● TASK OBJECTIVE: Across all the items, change every "下载附件" to "Download attachment" and reproduce the source text with no other alterations. Leave the pictures out of your answer.

MATERIAL PROVIDED Block Start

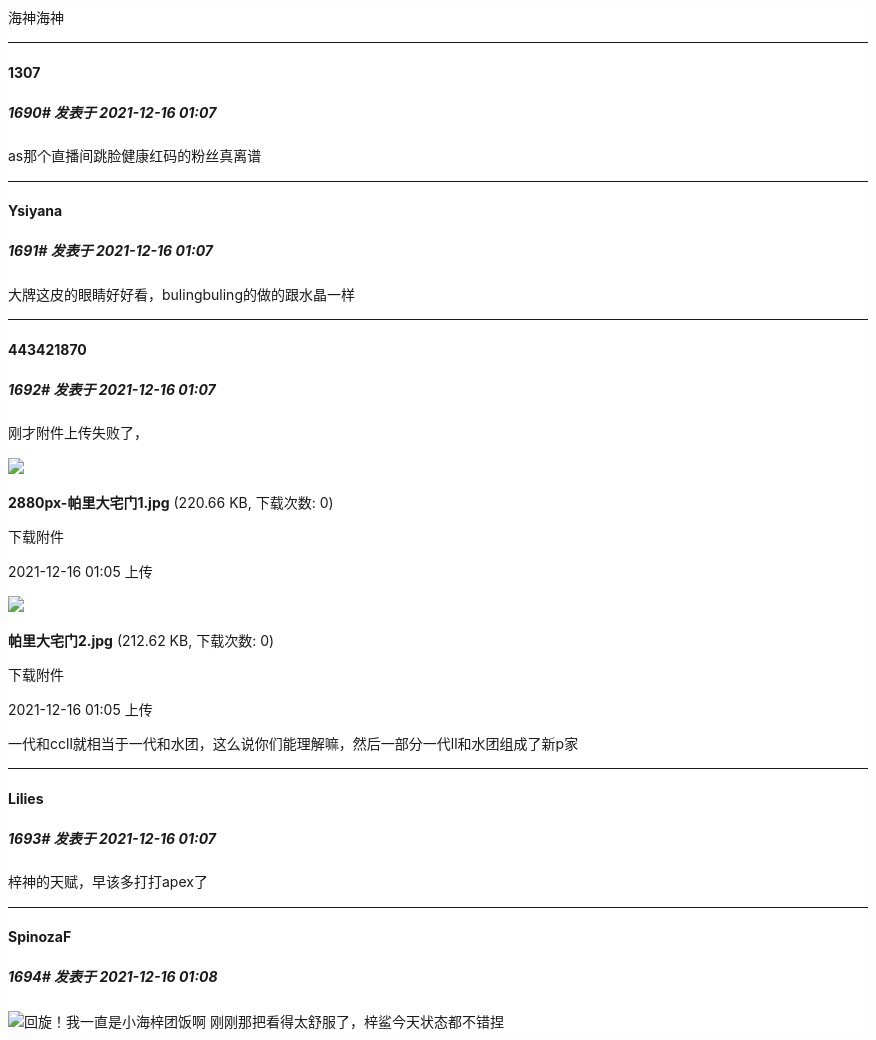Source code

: 海神海神

*****

####  1307  
##### 1690#       发表于 2021-12-16 01:07

as那个直播间跳脸健康红码的粉丝真离谱

*****

####  Ysiyana  
##### 1691#       发表于 2021-12-16 01:07

大牌这皮的眼睛好好看，bulingbuling的做的跟水晶一样

*****

####  443421870  
##### 1692#       发表于 2021-12-16 01:07

刚才附件上传失败了，

<img src="https://img.saraba1st.com/forum/202112/16/010548hespzfsi4zfkp4fu.jpg" referrerpolicy="no-referrer">

<strong>2880px-帕里大宅门1.jpg</strong> (220.66 KB, 下载次数: 0)

下载附件

2021-12-16 01:05 上传

<img src="https://img.saraba1st.com/forum/202112/16/010548b2slllxvslhylxvg.jpg" referrerpolicy="no-referrer">

<strong>帕里大宅门2.jpg</strong> (212.62 KB, 下载次数: 0)

下载附件

2021-12-16 01:05 上传

一代和ccll就相当于一代和水团，这么说你们能理解嘛，然后一部分一代ll和水团组成了新p家

*****

####  Lilies  
##### 1693#       发表于 2021-12-16 01:07

梓神的天赋，早该多打打apex了

*****

####  SpinozaF  
##### 1694#       发表于 2021-12-16 01:08

<img src="https://static.saraba1st.com/image/smiley/face2017/033.png" referrerpolicy="no-referrer">回旋！我一直是小海梓团饭啊
刚刚那把看得太舒服了，梓鲨今天状态都不错捏

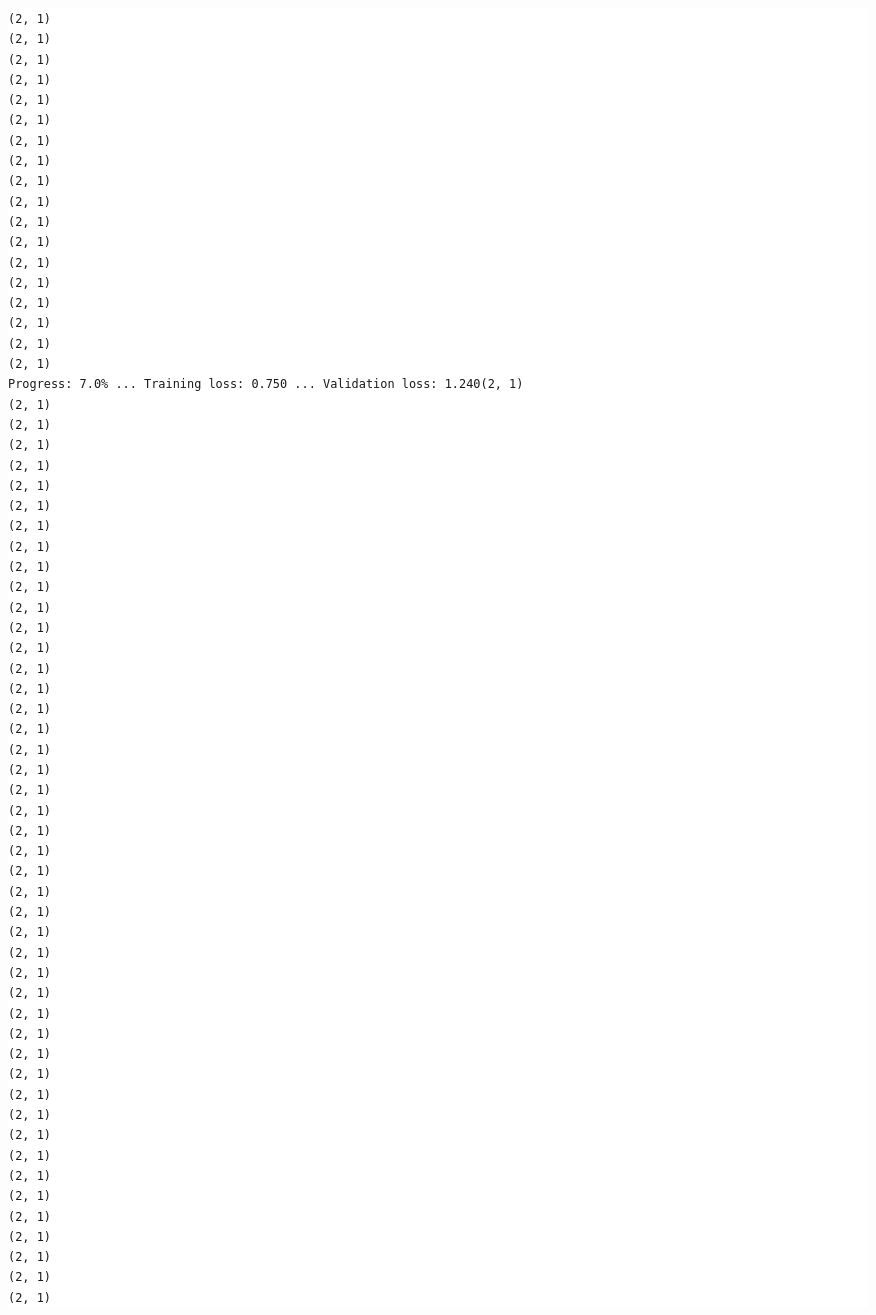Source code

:     (2, 1)
    (2, 1)
    (2, 1)
    (2, 1)
    (2, 1)
    (2, 1)
    (2, 1)
    (2, 1)
    (2, 1)
    (2, 1)
    (2, 1)
    (2, 1)
    (2, 1)
    (2, 1)
    (2, 1)
    (2, 1)
    (2, 1)
    (2, 1)
    Progress: 7.0% ... Training loss: 0.750 ... Validation loss: 1.240(2, 1)
    (2, 1)
    (2, 1)
    (2, 1)
    (2, 1)
    (2, 1)
    (2, 1)
    (2, 1)
    (2, 1)
    (2, 1)
    (2, 1)
    (2, 1)
    (2, 1)
    (2, 1)
    (2, 1)
    (2, 1)
    (2, 1)
    (2, 1)
    (2, 1)
    (2, 1)
    (2, 1)
    (2, 1)
    (2, 1)
    (2, 1)
    (2, 1)
    (2, 1)
    (2, 1)
    (2, 1)
    (2, 1)
    (2, 1)
    (2, 1)
    (2, 1)
    (2, 1)
    (2, 1)
    (2, 1)
    (2, 1)
    (2, 1)
    (2, 1)
    (2, 1)
    (2, 1)
    (2, 1)
    (2, 1)
    (2, 1)
    (2, 1)
    (2, 1)
    (2, 1)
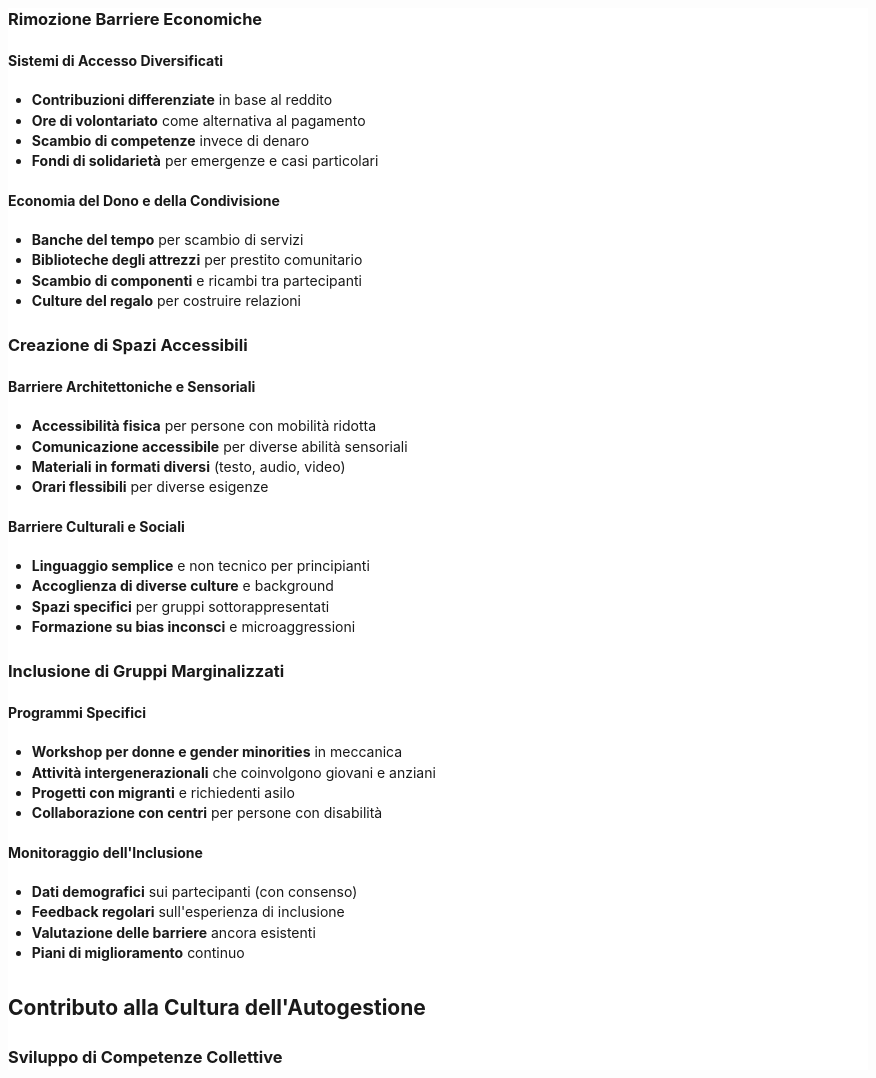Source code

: ### Rimozione Barriere Economiche

#### Sistemi di Accesso Diversificati

- **Contribuzioni differenziate** in base al reddito
- **Ore di volontariato** come alternativa al pagamento
- **Scambio di competenze** invece di denaro
- **Fondi di solidarietà** per emergenze e casi particolari

#### Economia del Dono e della Condivisione

- **Banche del tempo** per scambio di servizi
- **Biblioteche degli attrezzi** per prestito comunitario
- **Scambio di componenti** e ricambi tra partecipanti
- **Culture del regalo** per costruire relazioni

### Creazione di Spazi Accessibili

#### Barriere Architettoniche e Sensoriali

- **Accessibilità fisica** per persone con mobilità ridotta
- **Comunicazione accessibile** per diverse abilità sensoriali
- **Materiali in formati diversi** (testo, audio, video)
- **Orari flessibili** per diverse esigenze

#### Barriere Culturali e Sociali

- **Linguaggio semplice** e non tecnico per principianti
- **Accoglienza di diverse culture** e background
- **Spazi specifici** per gruppi sottorappresentati
- **Formazione su bias inconsci** e microaggressioni

### Inclusione di Gruppi Marginalizzati

#### Programmi Specifici

- **Workshop per donne e gender minorities** in meccanica
- **Attività intergenerazionali** che coinvolgono giovani e anziani
- **Progetti con migranti** e richiedenti asilo
- **Collaborazione con centri** per persone con disabilità

#### Monitoraggio dell'Inclusione

- **Dati demografici** sui partecipanti (con consenso)
- **Feedback regolari** sull'esperienza di inclusione
- **Valutazione delle barriere** ancora esistenti
- **Piani di miglioramento** continuo

## Contributo alla Cultura dell'Autogestione

### Sviluppo di Competenze Collettive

MATERIAL PROVIDED Block End

● FINISHED EXERCISE:
Source code

: 海神海神

*****

####  1307  
##### 1690#       发表于 2021-12-16 01:07

as那个直播间跳脸健康红码的粉丝真离谱

*****

####  Ysiyana  
##### 1691#       发表于 2021-12-16 01:07

大牌这皮的眼睛好好看，bulingbuling的做的跟水晶一样

*****

####  443421870  
##### 1692#       发表于 2021-12-16 01:07

刚才附件上传失败了，

<img src="https://img.saraba1st.com/forum/202112/16/010548hespzfsi4zfkp4fu.jpg" referrerpolicy="no-referrer">

<strong>2880px-帕里大宅门1.jpg</strong> (220.66 KB, 下载次数: 0)

Download attachment

2021-12-16 01:05 上传

<img src="https://img.saraba1st.com/forum/202112/16/010548b2slllxvslhylxvg.jpg" referrerpolicy="no-referrer">

<strong>帕里大宅门2.jpg</strong> (212.62 KB, 下载次数: 0)

Download attachment

2021-12-16 01:05 上传

一代和ccll就相当于一代和水团，这么说你们能理解嘛，然后一部分一代ll和水团组成了新p家

*****

####  Lilies  
##### 1693#       发表于 2021-12-16 01:07

梓神的天赋，早该多打打apex了

*****

####  SpinozaF  
##### 1694#       发表于 2021-12-16 01:08

<img src="https://static.saraba1st.com/image/smiley/face2017/033.png" referrerpolicy="no-referrer">回旋！我一直是小海梓团饭啊
刚刚那把看得太舒服了，梓鲨今天状态都不错捏

Source code

:     (2, 1)
    (2, 1)
    (2, 1)
    (2, 1)
    (2, 1)
    (2, 1)
    (2, 1)
    (2, 1)
    (2, 1)
    (2, 1)
    (2, 1)
    (2, 1)
    (2, 1)
    (2, 1)
    (2, 1)
    (2, 1)
    (2, 1)
    (2, 1)
    Progress: 7.0% ... Training loss: 0.750 ... Validation loss: 1.240(2, 1)
    (2, 1)
    (2, 1)
    (2, 1)
    (2, 1)
    (2, 1)
    (2, 1)
    (2, 1)
    (2, 1)
    (2, 1)
    (2, 1)
    (2, 1)
    (2, 1)
    (2, 1)
    (2, 1)
    (2, 1)
    (2, 1)
    (2, 1)
    (2, 1)
    (2, 1)
    (2, 1)
    (2, 1)
    (2, 1)
    (2, 1)
    (2, 1)
    (2, 1)
    (2, 1)
    (2, 1)
    (2, 1)
    (2, 1)
    (2, 1)
    (2, 1)
    (2, 1)
    (2, 1)
    (2, 1)
    (2, 1)
    (2, 1)
    (2, 1)
    (2, 1)
    (2, 1)
    (2, 1)
    (2, 1)
    (2, 1)
    (2, 1)
    (2, 1)
    (2, 1)
Source code

: ### Rimozione Barriere Economiche

#### Sistemi di Accesso Diversificati

- **Contribuzioni differenziate** in base al reddito
- **Ore di volontariato** come alternativa al pagamento
- **Scambio di competenze** invece di denaro
- **Fondi di solidarietà** per emergenze e casi particolari

#### Economia del Dono e della Condivisione

- **Banche del tempo** per scambio di servizi
- **Biblioteche degli attrezzi** per prestito comunitario
- **Scambio di componenti** e ricambi tra partecipanti
- **Culture del regalo** per costruire relazioni

### Creazione di Spazi Accessibili

#### Barriere Architettoniche e Sensoriali

- **Accessibilità fisica** per persone con mobilità ridotta
- **Comunicazione accessibile** per diverse abilità sensoriali
- **Materiali in formati diversi** (testo, audio, video)
- **Orari flessibili** per diverse esigenze

#### Barriere Culturali e Sociali

- **Linguaggio semplice** e non tecnico per principianti
- **Accoglienza di diverse culture** e background
- **Spazi specifici** per gruppi sottorappresentati
- **Formazione su bias inconsci** e microaggressioni

### Inclusione di Gruppi Marginalizzati

#### Programmi Specifici

- **Workshop per donne e gender minorities** in meccanica
- **Attività intergenerazionali** che coinvolgono giovani e anziani
- **Progetti con migranti** e richiedenti asilo
- **Collaborazione con centri** per persone con disabilità

#### Monitoraggio dell'Inclusione

- **Dati demografici** sui partecipanti (con consenso)
- **Feedback regolari** sull'esperienza di inclusione
- **Valutazione delle barriere** ancora esistenti
- **Piani di miglioramento** continuo

## Contributo alla Cultura dell'Autogestione

### Sviluppo di Competenze Collettive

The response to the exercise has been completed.